- _REQUIREMENT_
Reproduce verbatim the part of the listing that opens with the line containing "te, em lances" and closes with the line containing "М12 болт цинк кл. прочности 8,8", both lines included, and leave the pictures out of your answer.

[Text data extracted from pages]
• • •

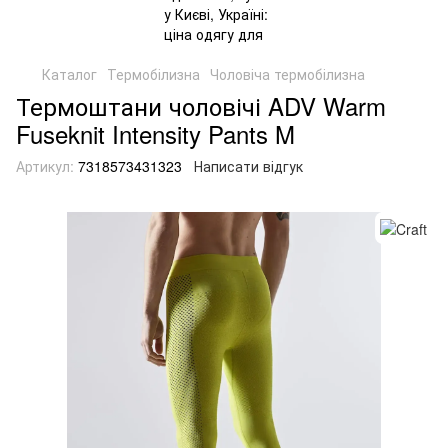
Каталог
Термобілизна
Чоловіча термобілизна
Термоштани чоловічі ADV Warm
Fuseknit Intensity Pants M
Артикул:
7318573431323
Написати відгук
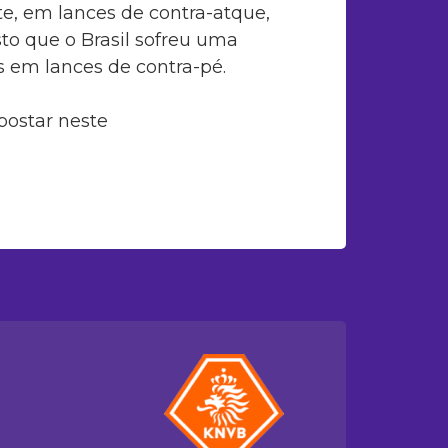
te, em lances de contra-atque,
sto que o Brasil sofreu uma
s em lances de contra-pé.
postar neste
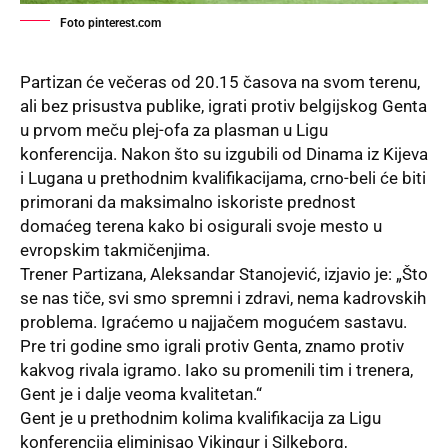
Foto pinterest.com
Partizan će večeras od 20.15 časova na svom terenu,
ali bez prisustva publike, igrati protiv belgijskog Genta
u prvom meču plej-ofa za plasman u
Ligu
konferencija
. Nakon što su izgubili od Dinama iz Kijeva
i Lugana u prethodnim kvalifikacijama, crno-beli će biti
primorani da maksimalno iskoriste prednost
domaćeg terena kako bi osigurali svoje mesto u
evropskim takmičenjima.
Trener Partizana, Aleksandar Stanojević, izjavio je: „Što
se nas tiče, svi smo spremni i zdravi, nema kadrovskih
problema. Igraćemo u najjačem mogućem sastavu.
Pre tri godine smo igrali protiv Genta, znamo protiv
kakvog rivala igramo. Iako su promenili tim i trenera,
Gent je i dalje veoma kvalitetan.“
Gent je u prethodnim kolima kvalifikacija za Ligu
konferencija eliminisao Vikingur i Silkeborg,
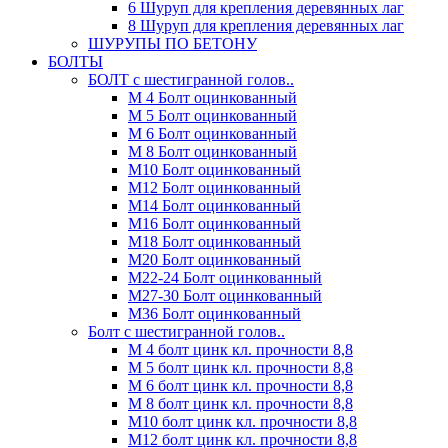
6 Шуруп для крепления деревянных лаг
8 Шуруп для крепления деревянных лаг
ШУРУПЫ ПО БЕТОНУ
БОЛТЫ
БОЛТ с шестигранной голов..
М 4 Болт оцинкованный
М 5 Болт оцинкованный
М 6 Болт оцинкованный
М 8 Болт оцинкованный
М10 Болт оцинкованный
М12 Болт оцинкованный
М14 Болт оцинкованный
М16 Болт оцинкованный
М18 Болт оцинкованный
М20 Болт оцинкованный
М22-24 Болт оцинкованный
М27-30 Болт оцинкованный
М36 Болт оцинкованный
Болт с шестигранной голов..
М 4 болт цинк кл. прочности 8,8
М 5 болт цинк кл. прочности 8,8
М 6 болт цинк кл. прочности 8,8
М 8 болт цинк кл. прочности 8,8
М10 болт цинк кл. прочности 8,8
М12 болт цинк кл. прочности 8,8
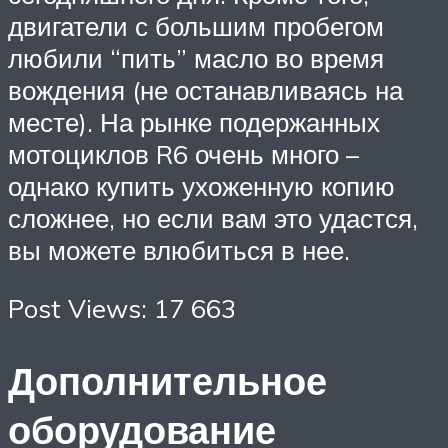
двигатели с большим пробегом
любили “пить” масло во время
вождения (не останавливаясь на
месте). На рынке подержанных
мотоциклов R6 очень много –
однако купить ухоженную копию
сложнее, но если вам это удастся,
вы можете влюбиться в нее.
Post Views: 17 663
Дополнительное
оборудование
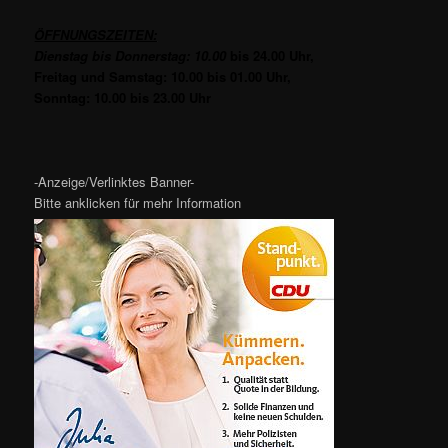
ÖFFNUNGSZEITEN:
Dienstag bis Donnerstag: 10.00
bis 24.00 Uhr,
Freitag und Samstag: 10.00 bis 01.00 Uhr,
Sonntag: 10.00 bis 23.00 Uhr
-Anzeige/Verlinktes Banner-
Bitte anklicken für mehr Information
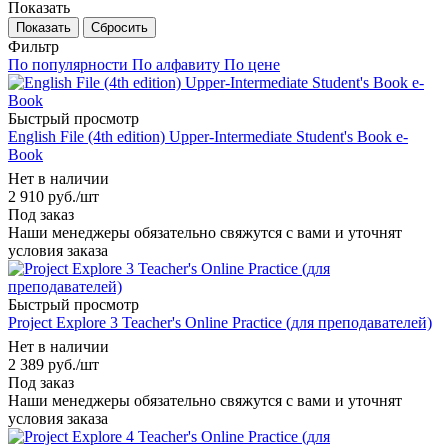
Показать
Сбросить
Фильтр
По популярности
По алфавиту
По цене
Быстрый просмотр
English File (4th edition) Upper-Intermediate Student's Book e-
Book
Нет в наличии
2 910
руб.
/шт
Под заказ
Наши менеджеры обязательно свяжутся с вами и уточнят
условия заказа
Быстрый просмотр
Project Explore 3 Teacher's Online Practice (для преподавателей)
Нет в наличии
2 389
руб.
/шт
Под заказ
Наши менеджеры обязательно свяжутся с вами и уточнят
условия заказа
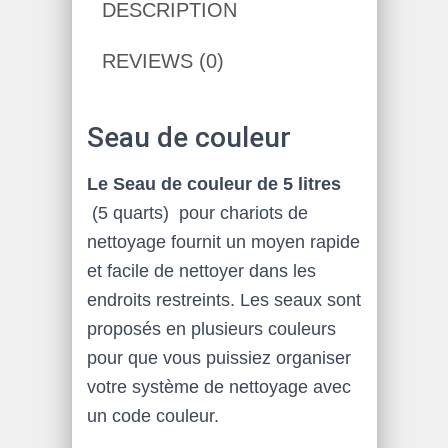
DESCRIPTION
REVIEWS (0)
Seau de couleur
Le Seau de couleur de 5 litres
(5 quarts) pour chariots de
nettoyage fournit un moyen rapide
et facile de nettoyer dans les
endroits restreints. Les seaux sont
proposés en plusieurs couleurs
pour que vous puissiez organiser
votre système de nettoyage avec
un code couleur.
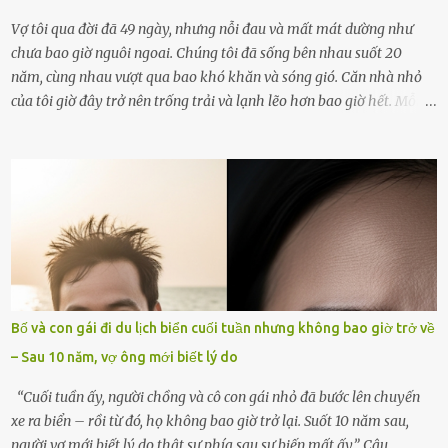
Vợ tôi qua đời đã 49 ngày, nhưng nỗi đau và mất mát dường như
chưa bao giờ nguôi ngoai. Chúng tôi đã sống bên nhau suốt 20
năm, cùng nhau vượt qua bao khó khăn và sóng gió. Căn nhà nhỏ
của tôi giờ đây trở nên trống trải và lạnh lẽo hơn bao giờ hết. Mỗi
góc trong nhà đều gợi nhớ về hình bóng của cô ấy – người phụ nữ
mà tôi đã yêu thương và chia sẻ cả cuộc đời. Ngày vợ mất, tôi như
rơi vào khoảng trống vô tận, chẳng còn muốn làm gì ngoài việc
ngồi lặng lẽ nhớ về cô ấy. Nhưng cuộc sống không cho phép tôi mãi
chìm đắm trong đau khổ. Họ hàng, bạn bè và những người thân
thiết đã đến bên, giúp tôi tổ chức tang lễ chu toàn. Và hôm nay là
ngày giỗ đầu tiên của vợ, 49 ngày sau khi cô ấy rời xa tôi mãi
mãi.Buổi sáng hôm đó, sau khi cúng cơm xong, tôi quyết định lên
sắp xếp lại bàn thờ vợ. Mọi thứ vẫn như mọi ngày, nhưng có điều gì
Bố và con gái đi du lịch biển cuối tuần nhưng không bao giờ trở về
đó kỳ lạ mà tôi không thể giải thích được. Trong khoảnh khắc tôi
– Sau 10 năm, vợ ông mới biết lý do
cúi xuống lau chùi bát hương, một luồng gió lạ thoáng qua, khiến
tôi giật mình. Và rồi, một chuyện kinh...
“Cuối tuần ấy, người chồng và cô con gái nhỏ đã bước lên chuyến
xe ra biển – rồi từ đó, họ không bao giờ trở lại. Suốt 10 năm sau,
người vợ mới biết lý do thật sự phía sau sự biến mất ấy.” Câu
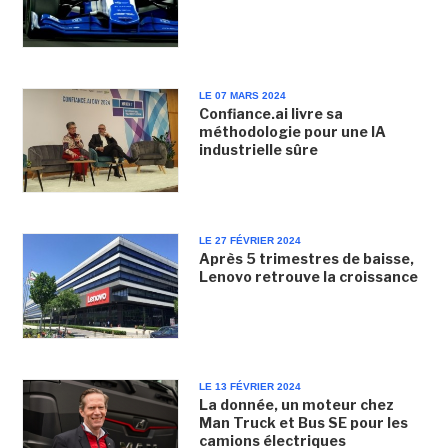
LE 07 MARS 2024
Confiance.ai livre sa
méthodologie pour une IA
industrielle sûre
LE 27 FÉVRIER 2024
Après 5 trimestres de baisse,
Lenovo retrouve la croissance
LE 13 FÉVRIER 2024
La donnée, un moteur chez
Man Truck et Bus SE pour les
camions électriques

• • •

- _SOLUTION TO THIS EXERCISE_
te, em lances de contra-atque,
sto que o Brasil sofreu uma
s em lances de contra-pé.
postar neste
Foto pinterest.com
Partizan će večeras od 20.15 časova na svom terenu,
ali bez prisustva publike, igrati protiv belgijskog Genta
u prvom meču plej-ofa za plasman u
Ligu
konferencija
. Nakon što su izgubili od Dinama iz Kijeva
i Lugana u prethodnim kvalifikacijama, crno-beli će biti
primorani da maksimalno iskoriste prednost
domaćeg terena kako bi osigurali svoje mesto u
evropskim takmičenjima.
Trener Partizana, Aleksandar Stanojević, izjavio je: „Što
se nas tiče, svi smo spremni i zdravi, nema kadrovskih
problema. Igraćemo u najjačem mogućem sastavu.
Pre tri godine smo igrali protiv Genta, znamo protiv
kakvog rivala igramo. Iako su promenili tim i trenera,
Gent je i dalje veoma kvalitetan.“
Gent je u prethodnim kolima kvalifikacija za Ligu
konferencija eliminisao Vikingur i Silkeborg,
6 Шуруп для крепления деревянных лаг
8 Шуруп для крепления деревянных лаг
ШУРУПЫ ПО БЕТОНУ
БОЛТЫ
БОЛТ с шестигранной голов..
М 4 Болт оцинкованный
М 5 Болт оцинкованный
М 6 Болт оцинкованный
М 8 Болт оцинкованный
М10 Болт оцинкованный
М12 Болт оцинкованный
М14 Болт оцинкованный
М16 Болт оцинкованный
М18 Болт оцинкованный
М20 Болт оцинкованный
М22-24 Болт оцинкованный
М27-30 Болт оцинкованный
М36 Болт оцинкованный
Болт с шестигранной голов..
М 4 болт цинк кл. прочности 8,8
М 5 болт цинк кл. прочности 8,8
М 6 болт цинк кл. прочности 8,8
М 8 болт цинк кл. прочности 8,8
М10 болт цинк кл. прочности 8,8
М12 болт цинк кл. прочности 8,8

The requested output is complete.